Forty-seven percent of Americans find family financial discussions challenging.1 As difficult as they can feel, though, these conversations can be important in helping minimize stress, discord and other issues surrounding the family finances. Here, we look at four situations when a family conversation may be helpful, as well as some tips on how to have an effective, productive discussion.
Share the big financial picture
Too often, someone passes away leaving their finances in disarray, and their family members don’t have the information they need. Having earlier discussions about the family’s general financial picture can help head off this situation. This type of talk might include sharing information on what accounts exist, how to access them (and who should be allowed to do so), as well as how family wealth is held beyond financial accounts (such as art or a business).
Hancock Whitney’s Wealth Manager can help here. The online portal allows you to link all your financial accounts — even if they’re not with us — under one login. You can also store digital copies of important documents. So it’s easy for designated family members to find the information they need when they need it.
Other “big picture” financial conversations might include discussing financial goals, or identifying family financial challenges and discussing how to tackle them. Life changes — such as marriage, divorce, children moving out or moving back home, upcoming retirement or changes in income — also present good reasons for the family to talk over money matters.
Discuss estate and legacy plans
Some of the most important family financial conversations might be about estate and legacy planning. You may want to let family members know which documents you have and where to find them, such as your will and powers of attorney. You might also mention any long-term care insurance policies or other plans to manage medical expenses as you age.
How much additional detail to disclose is up to you and your comfort level. If you do discuss more specifics on who gets what, it can be helpful to explain why you’ve made these choices and how they reflect your wishes for the family wealth. For example, if you’re leaving money to a charity, this may be a chance to explain how that cause aligns with your values. If you’re leaving money for a grandchild’s college tuition, you might talk about the value you place on education.
Talk about spending habits
Conflict sometimes occurs when one family member makes a purchase that another family member thinks is excessive or frivolous. You can potentially waylay these disagreements by talking as a family about spending habits and spending decisions. For instance, you could agree on a dollar amount over which family members need approval to spend. Or you could discuss what types of purchases might require a family consensus.
Share business succession plans
If you own a business, whether or not other family members are currently involved, it may be beneficial to involve everyone in succession or exit planning. For instance, you may be able to head off tension or conflict by explaining your decisions — such as passing ownership to one of your children and not another, or selling the company. You may even gain new perspectives by listening to family members’ ideas and opinions. Plus, having a family-wide understanding of your intentions may be helpful if you pass away before you’re ready to retire or fully implement your plan.

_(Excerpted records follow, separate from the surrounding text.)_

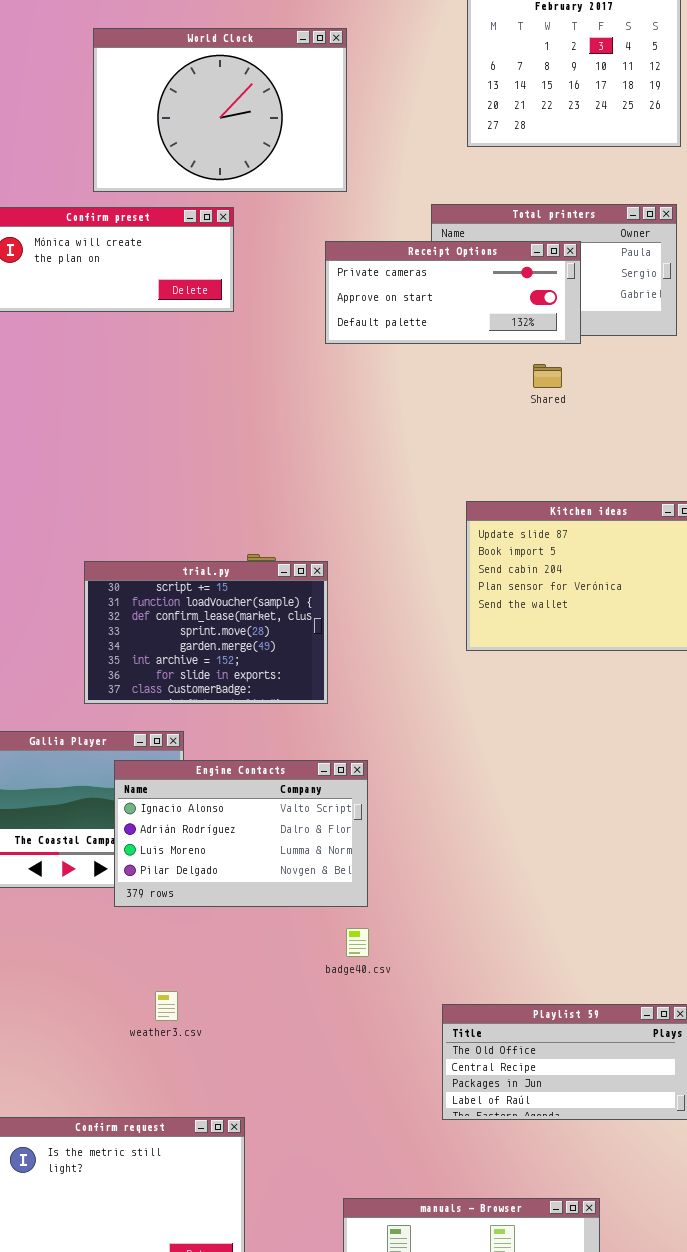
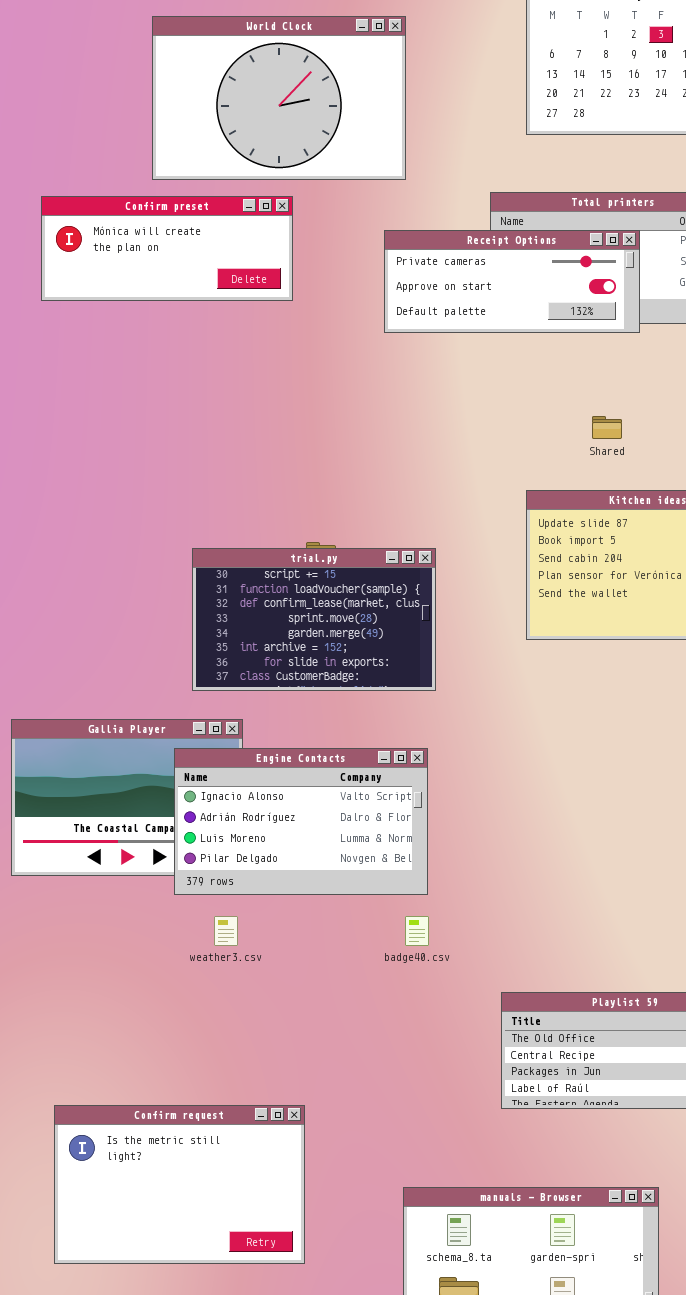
Shared: [533,364,562,388] -> [592,416,622,439], moved
trial.py: [84,561,328,704] -> [192,548,436,691], moved
weather3.csv: [155,991,178,1021] -> [214,916,238,946], moved

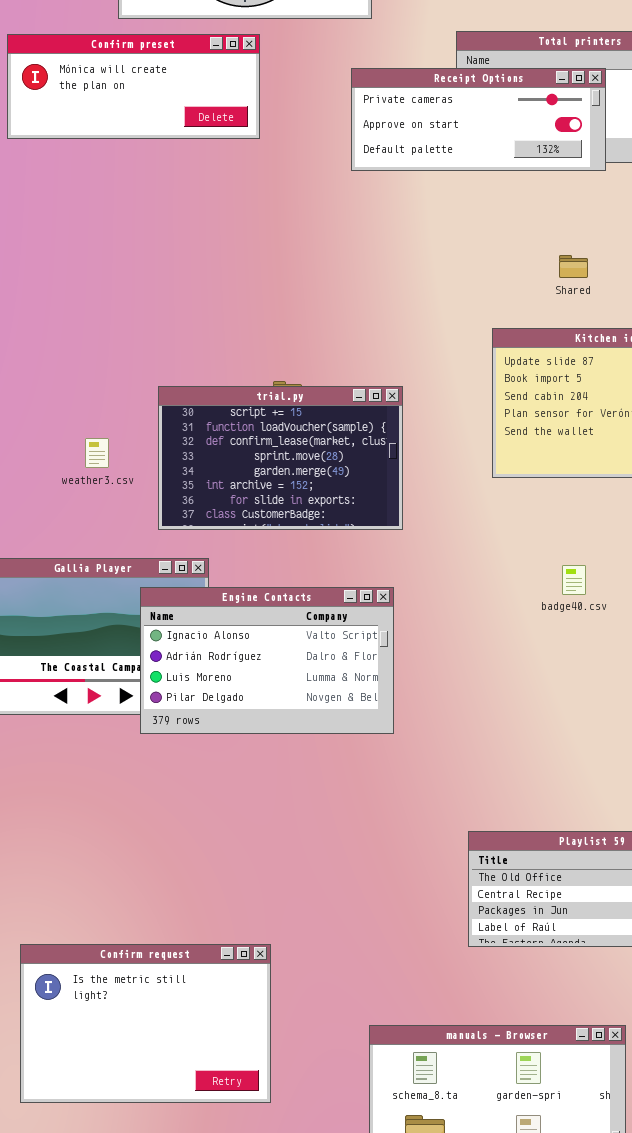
weather3.csv: [214,916,238,946] -> [85,438,109,468], moved
badge40.csv: [405,916,429,946] -> [562,565,586,595], moved

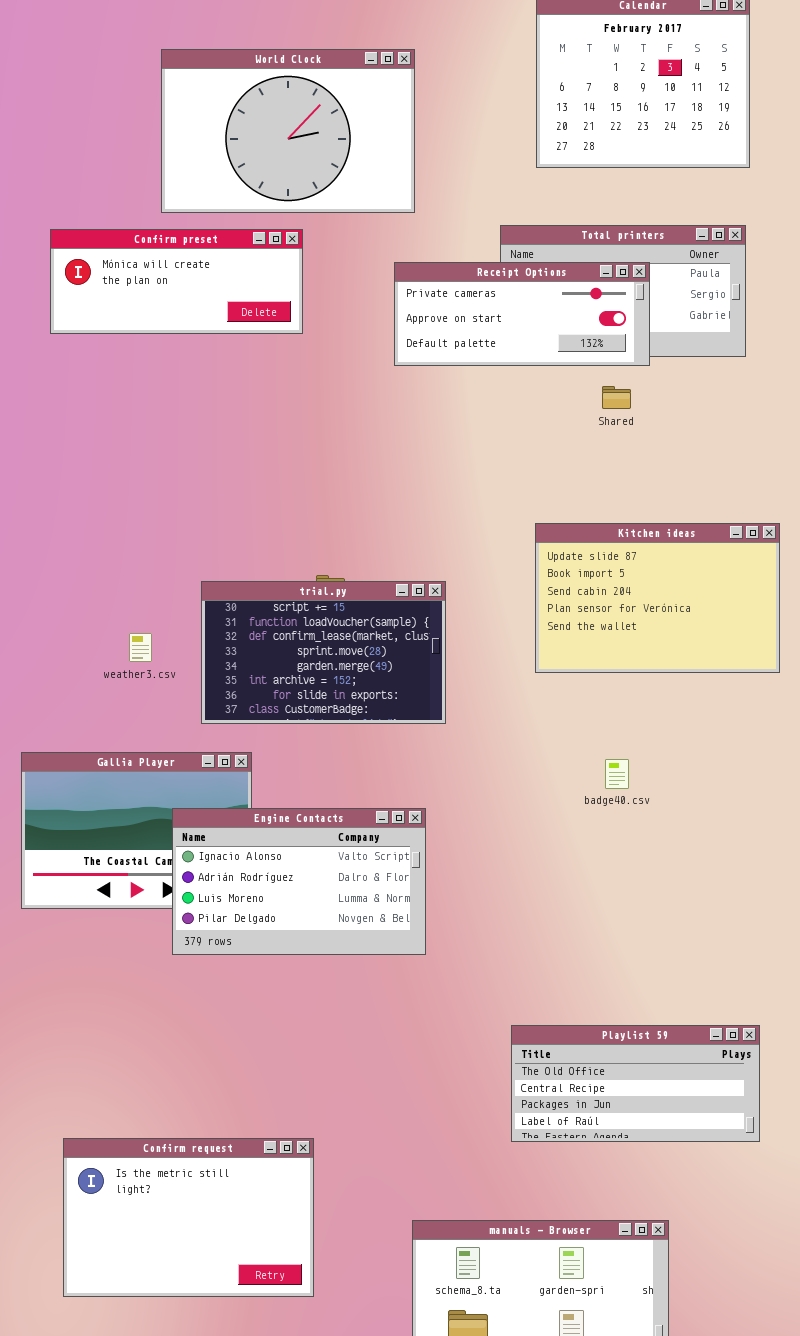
Shared: [559,255,588,278] -> [602,386,631,409], moved
Engine Contacts: [140,587,394,734] -> [172,808,426,955], moved

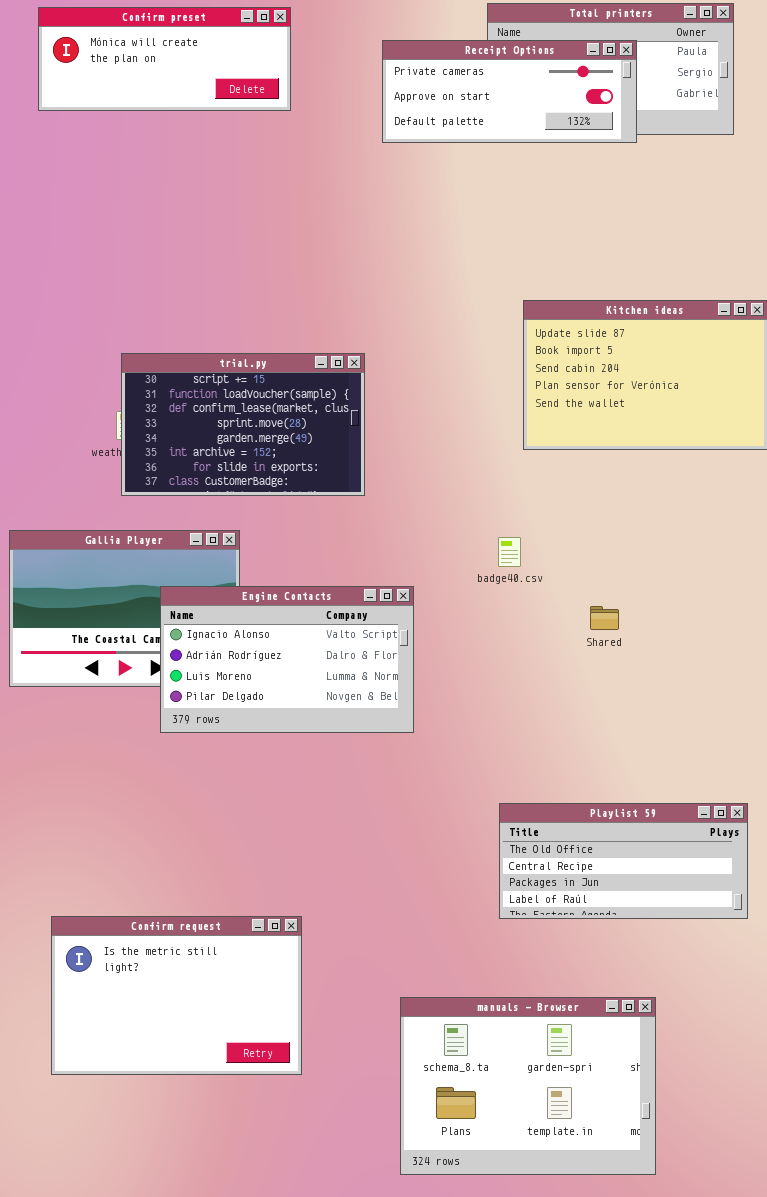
Shared: [602,386,631,409] -> [590,606,619,630], moved
trial.py: [201,581,446,724] -> [121,353,365,496], moved
badge40.csv: [605,759,629,789] -> [498,537,521,567], moved

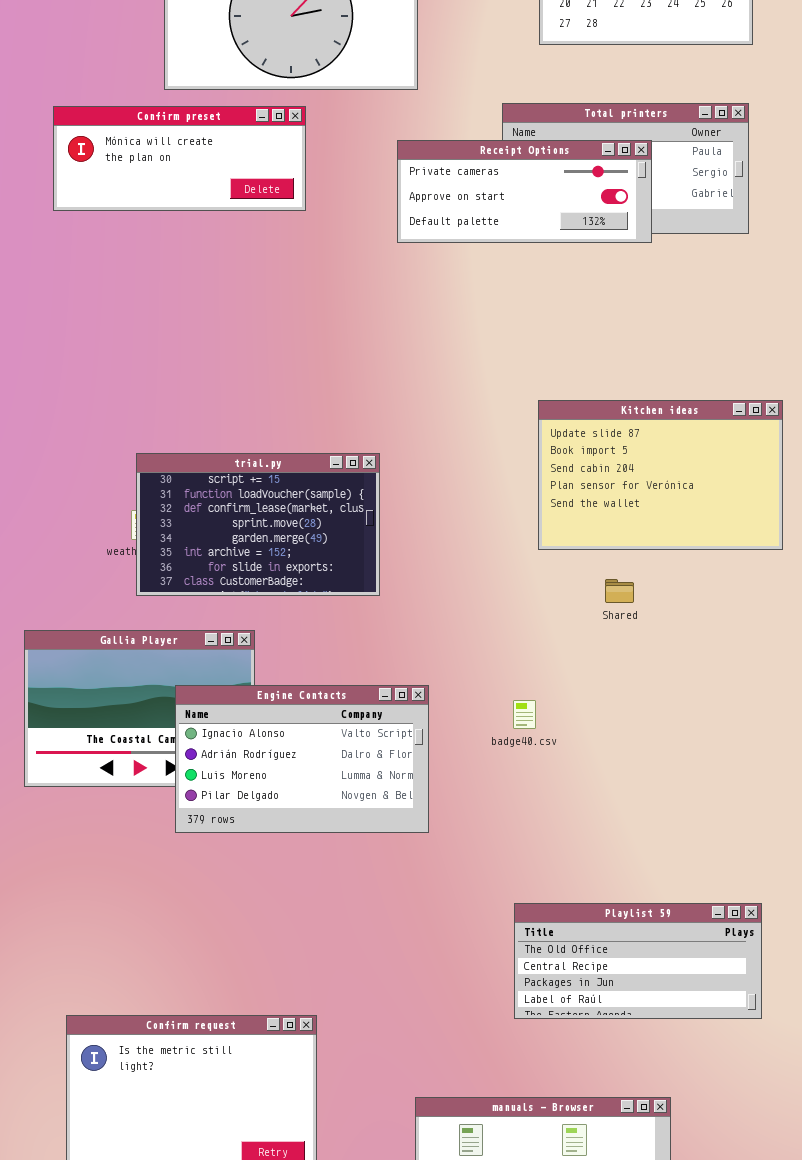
badge40.csv: [498,537,521,567] -> [513,700,536,729], moved
Shared: [590,606,619,630] -> [605,579,634,603], moved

How do you hold an effective family financial discussion?
Discussing finances may be uncomfortable for some family members and may involve talking about emotional or controversial topics. The following tips may make the conversations easier on everyone.
- Choose a private setting and a time when people are more likely to feel relaxed, not stressed, and set a time limit for the talk.
- Provide insights up front on the main topic of discussion so people can prepare and process their reactions.
- Include the “why” behind decisions or suggestions so people understand your intentions.
- Encourage open discussion. Avoid negative or disapproving tones.
- Don’t feel that you need to cover everything in one meeting. Short, regular family discussions may be even more effective than a single long one.
Many people find it helpful to have an objective third party help mediate family financial discussions, particularly on larger or more complex topics. A trusted advisor who is familiar with the family and the family finances can act as a neutral moderator and sounding board. A Hancock Whitney private banker can play this role, while ensuring that you retain full control over final decisions as well as how much information is disclosed to the family.
1 “How to Navigate Uncomfortable Money Matters with Your Family,” Michelle Fox, CNBC, posted Nov. 13, 2020, https://www.cnbc.com/2020/11/13/how-to-navigate-uncomfortable-money-matters-with-your-family.html, accessed Feb. 16, 2022
The information, views, opinions, and positions expressed by the author(s), presenter(s), and/or presented in the article are those of the author or individual who made the statement and do not necessarily reflect the policies, views, opinions, and positions of Hancock Whitney Bank. Hancock Whitney makes no representations as to the accuracy, completeness, timeliness, suitability, or validity of any information presented.
This information is general in nature and is provided for educational purposes only. Information provided and statements made should not be relied on or interpreted as accounting, financial planning, investment, legal, or tax advice. Hancock Whitney Bank encourages you to consult a professional for advice applicable to your specific situation.